**Data for this task**
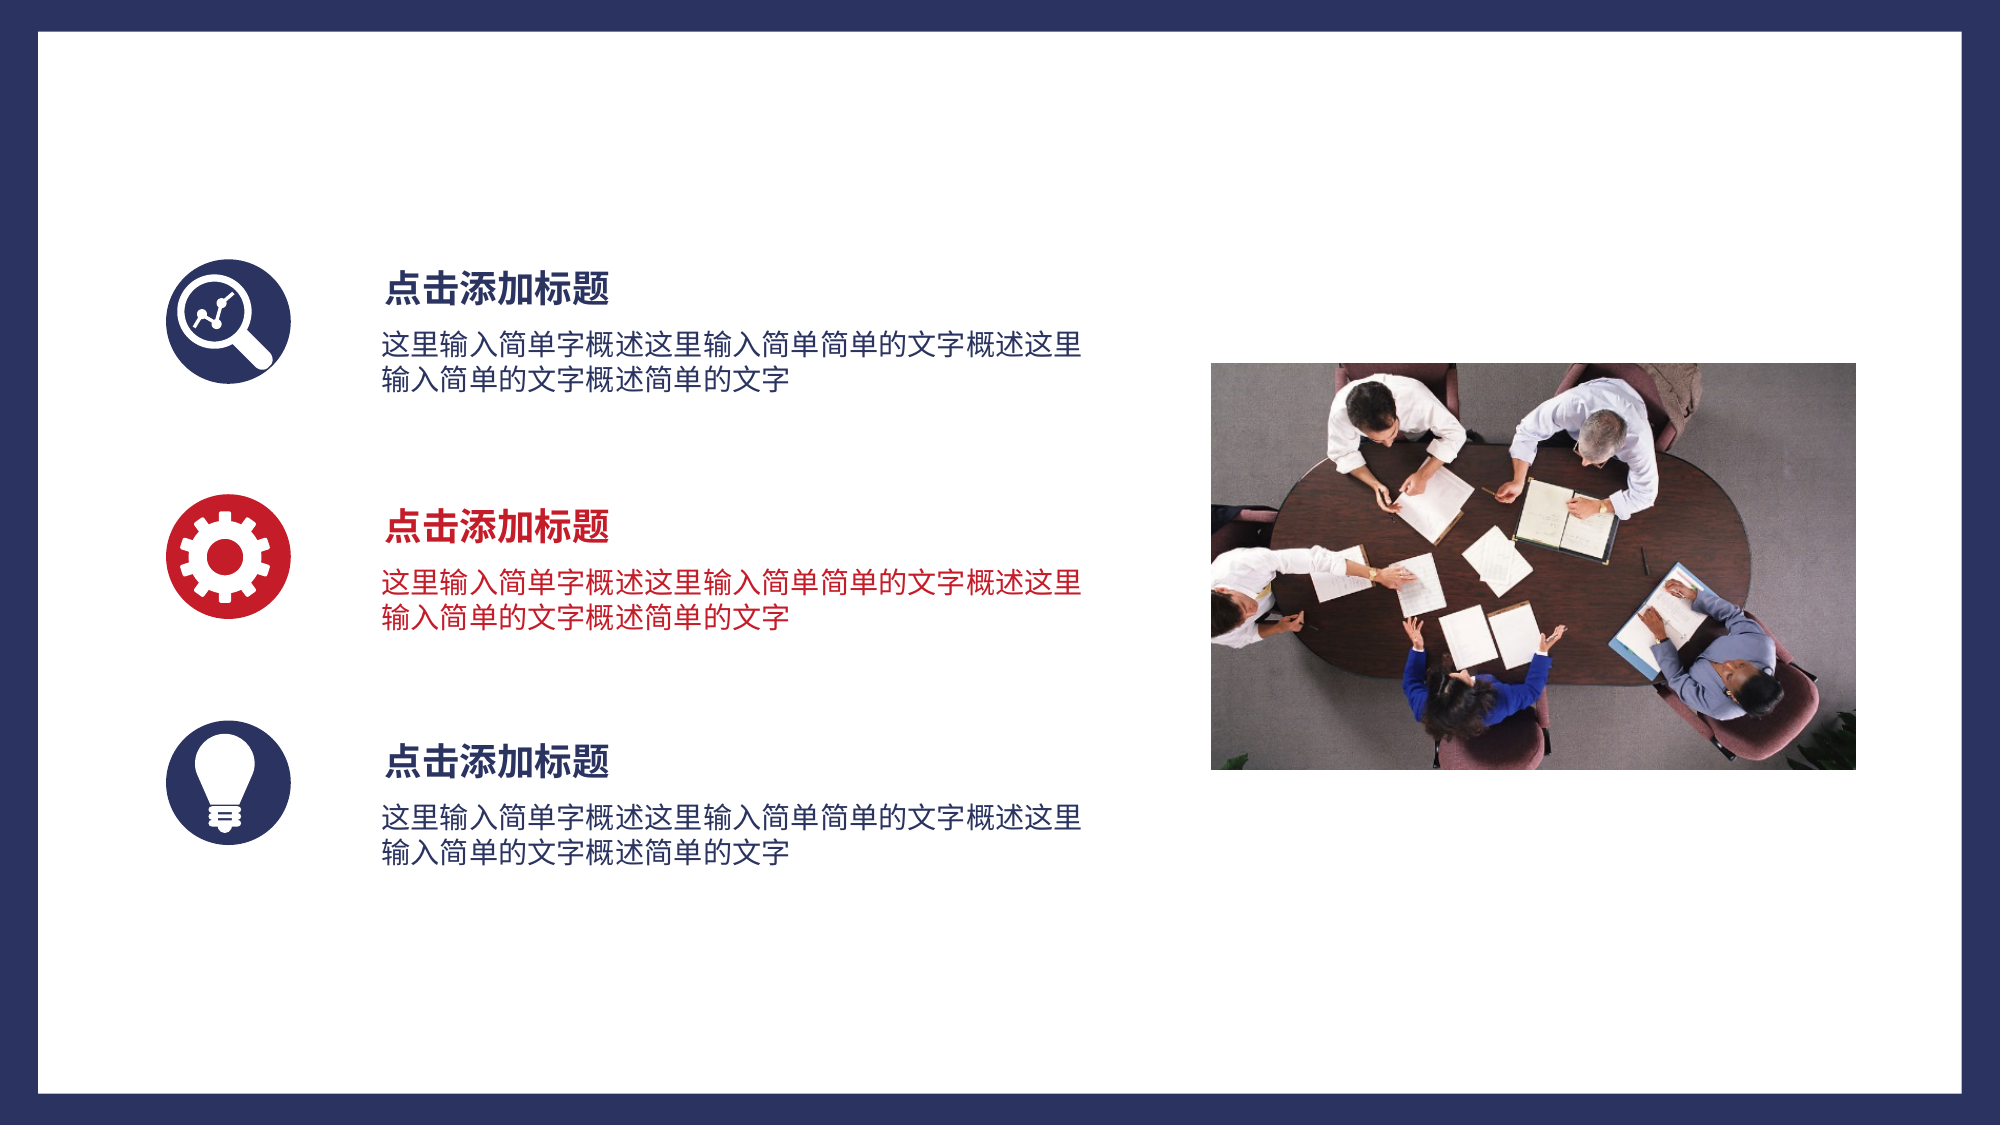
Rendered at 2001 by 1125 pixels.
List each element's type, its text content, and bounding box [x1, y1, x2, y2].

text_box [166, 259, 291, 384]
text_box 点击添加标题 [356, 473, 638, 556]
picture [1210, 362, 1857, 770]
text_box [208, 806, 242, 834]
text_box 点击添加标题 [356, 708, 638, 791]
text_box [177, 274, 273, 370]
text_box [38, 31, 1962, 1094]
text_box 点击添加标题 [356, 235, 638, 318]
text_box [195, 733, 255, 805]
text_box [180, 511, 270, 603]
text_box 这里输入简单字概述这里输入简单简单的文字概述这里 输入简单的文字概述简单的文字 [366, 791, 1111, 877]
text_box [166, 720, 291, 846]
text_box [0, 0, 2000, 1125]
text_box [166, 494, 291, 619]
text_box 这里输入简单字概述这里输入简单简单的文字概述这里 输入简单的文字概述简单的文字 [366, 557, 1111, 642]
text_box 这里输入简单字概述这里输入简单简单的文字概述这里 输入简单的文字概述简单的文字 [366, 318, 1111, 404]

**Exercise goal**
The data above should be set down again exactly, with the pictures omitted.

**Answer**
Rendered at 2001 by 1125 pixels.
List each element's type, its text content, and bounding box [x1, y1, x2, y2].

text_box [166, 259, 291, 384]
text_box 点击添加标题 [356, 473, 638, 556]
picture [1210, 362, 1857, 770]
text_box [208, 806, 242, 834]
text_box 点击添加标题 [356, 708, 638, 791]
text_box [177, 274, 273, 370]
text_box [38, 31, 1962, 1094]
text_box 点击添加标题 [356, 235, 638, 318]
text_box [195, 733, 255, 805]
text_box [180, 511, 270, 603]
text_box 这里输入简单字概述这里输入简单简单的文字概述这里 输入简单的文字概述简单的文字 [366, 791, 1111, 877]
text_box [166, 720, 291, 846]
text_box [0, 0, 2000, 1125]
text_box [166, 494, 291, 619]
text_box 这里输入简单字概述这里输入简单简单的文字概述这里 输入简单的文字概述简单的文字 [366, 557, 1111, 642]
text_box 这里输入简单字概述这里输入简单简单的文字概述这里 输入简单的文字概述简单的文字 [366, 318, 1111, 404]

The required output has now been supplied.